## Quoted text
>> Begin

California, in Context

 

Last week, I pointed readers to a risibly rose-colored analysis of California courtesy of the New York Times‘ Timothy Egan. In a passage I didn’t quote in that post, Egan wrote:

All of [California’s efforts] together — the rerouted rivers, the train moving at the speed of Superman, taxing the rich and welcoming a Latino majority — is a road not taken by any other state. You can laugh at the sunbaked barbarians, even wish them ill. But you should not fail to see in their fledgling renaissance another chapter in the American experiment, no less daring than the Golden Gate Bridge or the castle that Hearst erected at continent’s edge.

Let’s put that “experiment” in slightly more prosaic terms. From the Sacramento Bee’s Capitol Alert blog:

Were California’s state government a business, it would be a candidate for insolvency with a negative net worth of $127.2 billion, according to an annual financial report issued by State Auditor Elaine Howle and the Bureau of State Audits.

>> End

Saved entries
>> Begin

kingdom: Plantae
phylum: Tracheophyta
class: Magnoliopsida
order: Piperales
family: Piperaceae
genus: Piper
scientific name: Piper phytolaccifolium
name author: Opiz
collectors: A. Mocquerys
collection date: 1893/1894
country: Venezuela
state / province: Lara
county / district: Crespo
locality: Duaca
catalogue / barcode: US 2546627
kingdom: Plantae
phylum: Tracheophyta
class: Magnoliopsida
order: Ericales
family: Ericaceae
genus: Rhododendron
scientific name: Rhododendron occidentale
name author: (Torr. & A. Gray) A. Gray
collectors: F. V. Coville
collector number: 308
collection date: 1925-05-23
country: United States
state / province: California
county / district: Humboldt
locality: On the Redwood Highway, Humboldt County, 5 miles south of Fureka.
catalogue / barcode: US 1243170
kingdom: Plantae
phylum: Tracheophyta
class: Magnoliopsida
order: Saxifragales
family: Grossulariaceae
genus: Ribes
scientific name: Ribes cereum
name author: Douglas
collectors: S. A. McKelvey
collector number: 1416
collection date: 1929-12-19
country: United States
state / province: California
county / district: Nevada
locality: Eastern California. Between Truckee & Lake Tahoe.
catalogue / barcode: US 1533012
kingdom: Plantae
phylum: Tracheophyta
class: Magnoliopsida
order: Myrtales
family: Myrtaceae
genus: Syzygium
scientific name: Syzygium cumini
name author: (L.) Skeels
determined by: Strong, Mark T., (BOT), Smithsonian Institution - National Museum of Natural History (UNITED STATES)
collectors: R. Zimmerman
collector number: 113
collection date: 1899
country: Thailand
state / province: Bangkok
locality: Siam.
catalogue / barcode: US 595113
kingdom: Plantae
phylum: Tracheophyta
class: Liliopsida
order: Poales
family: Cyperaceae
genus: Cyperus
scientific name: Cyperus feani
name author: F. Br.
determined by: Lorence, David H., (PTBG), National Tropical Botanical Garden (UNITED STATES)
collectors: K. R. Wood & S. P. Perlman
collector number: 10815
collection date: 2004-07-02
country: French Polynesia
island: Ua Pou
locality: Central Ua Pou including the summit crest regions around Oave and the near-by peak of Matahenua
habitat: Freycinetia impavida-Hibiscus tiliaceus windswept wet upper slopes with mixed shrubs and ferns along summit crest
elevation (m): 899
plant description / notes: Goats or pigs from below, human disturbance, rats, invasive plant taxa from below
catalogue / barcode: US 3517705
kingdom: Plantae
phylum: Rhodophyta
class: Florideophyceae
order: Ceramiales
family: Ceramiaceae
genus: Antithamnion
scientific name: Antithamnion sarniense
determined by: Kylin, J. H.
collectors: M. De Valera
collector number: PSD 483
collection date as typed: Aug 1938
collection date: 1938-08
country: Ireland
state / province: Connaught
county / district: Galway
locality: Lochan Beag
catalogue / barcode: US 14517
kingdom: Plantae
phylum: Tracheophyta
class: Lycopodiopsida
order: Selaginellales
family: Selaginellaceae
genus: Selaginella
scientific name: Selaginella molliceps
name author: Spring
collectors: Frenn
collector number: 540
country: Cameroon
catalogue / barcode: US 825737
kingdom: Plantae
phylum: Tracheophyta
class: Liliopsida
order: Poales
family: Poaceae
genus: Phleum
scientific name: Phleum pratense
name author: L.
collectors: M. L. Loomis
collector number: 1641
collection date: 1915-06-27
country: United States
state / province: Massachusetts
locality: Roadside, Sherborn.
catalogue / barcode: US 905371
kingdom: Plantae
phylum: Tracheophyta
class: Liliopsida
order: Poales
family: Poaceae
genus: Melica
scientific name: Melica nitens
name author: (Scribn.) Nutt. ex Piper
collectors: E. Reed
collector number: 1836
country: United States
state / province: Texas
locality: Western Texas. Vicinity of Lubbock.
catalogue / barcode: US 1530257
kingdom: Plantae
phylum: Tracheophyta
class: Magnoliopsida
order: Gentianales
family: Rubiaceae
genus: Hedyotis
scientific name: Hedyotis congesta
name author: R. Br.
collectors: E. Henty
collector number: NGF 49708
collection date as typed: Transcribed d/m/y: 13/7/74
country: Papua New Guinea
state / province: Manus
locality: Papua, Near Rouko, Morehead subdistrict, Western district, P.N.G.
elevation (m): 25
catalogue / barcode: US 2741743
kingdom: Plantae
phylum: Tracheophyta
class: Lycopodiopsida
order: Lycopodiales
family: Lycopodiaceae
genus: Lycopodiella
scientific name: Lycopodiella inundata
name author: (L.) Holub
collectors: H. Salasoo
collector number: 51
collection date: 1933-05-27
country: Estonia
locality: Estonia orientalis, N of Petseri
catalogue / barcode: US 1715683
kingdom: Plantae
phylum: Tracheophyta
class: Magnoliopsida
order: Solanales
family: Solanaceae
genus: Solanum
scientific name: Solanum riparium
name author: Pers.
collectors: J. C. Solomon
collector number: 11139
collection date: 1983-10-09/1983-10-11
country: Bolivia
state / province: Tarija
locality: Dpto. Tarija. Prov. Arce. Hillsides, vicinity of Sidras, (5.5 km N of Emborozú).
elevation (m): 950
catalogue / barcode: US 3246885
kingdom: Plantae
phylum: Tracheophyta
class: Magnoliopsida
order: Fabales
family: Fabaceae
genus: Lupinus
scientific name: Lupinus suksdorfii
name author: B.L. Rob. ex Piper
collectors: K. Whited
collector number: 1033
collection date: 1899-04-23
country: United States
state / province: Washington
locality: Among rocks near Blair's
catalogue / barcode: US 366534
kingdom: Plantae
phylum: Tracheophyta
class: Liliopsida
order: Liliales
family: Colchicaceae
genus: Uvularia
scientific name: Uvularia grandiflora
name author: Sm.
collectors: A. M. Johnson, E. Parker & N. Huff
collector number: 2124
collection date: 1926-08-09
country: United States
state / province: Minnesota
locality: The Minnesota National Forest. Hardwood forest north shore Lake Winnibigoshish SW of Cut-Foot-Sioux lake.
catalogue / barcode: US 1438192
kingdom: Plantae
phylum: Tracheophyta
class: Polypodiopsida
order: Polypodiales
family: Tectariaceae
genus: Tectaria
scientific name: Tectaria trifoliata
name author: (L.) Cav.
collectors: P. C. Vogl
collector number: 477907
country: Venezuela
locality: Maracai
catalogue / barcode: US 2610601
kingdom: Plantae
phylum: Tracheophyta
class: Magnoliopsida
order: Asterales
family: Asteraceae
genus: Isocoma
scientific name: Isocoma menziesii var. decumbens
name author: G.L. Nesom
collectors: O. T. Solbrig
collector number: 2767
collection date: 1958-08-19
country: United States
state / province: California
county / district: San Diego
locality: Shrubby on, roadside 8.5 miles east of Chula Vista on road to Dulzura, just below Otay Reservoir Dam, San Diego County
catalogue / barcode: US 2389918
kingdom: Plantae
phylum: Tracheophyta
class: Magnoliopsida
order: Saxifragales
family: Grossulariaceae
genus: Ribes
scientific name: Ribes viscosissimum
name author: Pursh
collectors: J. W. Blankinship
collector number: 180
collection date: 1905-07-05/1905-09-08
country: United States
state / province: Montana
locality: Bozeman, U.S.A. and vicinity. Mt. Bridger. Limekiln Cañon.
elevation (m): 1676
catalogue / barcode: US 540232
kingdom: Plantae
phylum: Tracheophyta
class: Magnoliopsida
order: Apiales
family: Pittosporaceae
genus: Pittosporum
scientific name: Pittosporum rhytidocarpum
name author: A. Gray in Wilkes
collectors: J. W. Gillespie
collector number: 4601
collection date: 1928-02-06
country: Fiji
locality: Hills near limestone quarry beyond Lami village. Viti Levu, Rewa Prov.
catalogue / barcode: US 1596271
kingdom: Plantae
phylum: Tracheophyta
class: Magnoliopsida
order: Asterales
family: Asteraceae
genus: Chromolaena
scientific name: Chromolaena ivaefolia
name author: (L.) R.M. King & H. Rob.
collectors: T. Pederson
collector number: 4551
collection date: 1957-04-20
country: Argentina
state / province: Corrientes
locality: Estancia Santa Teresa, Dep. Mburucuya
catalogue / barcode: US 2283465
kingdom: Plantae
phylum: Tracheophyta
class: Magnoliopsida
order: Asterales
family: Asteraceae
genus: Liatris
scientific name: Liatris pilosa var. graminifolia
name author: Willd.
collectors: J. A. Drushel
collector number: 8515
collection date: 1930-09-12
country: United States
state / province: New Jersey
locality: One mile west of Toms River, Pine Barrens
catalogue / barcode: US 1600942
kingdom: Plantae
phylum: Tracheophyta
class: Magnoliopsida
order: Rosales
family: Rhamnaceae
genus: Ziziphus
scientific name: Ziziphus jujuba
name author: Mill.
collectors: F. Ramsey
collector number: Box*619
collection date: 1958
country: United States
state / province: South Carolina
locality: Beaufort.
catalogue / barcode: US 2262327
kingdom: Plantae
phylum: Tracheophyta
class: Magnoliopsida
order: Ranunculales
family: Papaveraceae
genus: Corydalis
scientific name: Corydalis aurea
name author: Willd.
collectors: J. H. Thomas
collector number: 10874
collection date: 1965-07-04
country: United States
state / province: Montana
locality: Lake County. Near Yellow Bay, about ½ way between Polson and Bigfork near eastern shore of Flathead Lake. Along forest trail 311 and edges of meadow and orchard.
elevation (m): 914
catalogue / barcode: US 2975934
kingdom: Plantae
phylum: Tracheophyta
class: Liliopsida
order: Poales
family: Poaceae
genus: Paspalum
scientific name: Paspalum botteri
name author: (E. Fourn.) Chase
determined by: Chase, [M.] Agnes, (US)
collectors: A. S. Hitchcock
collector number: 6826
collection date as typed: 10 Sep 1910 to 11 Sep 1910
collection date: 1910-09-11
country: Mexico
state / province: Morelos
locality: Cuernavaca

>> End

## Tasks to carry out
A) According to the California post, why would California's state government be a candidate for insolvency if it were a business? Answer in one to three sentences.
B) Locate every line of the records that contains the string "determined", and copy each one. Case counts.
The California post and the records have no connection to each other.

## Replies
A) It would be a candidate for insolvency because it has a negative net worth of $127.2 billion. That figure comes from an annual financial report issued by State Auditor Elaine Howle and the Bureau of State Audits.

B)
determined by: Strong, Mark T., (BOT), Smithsonian Institution - National Museum of Natural History (UNITED STATES)
determined by: Lorence, David H., (PTBG), National Tropical Botanical Garden (UNITED STATES)
determined by: Kylin, J. H.
determined by: Chase, [M.] Agnes, (US)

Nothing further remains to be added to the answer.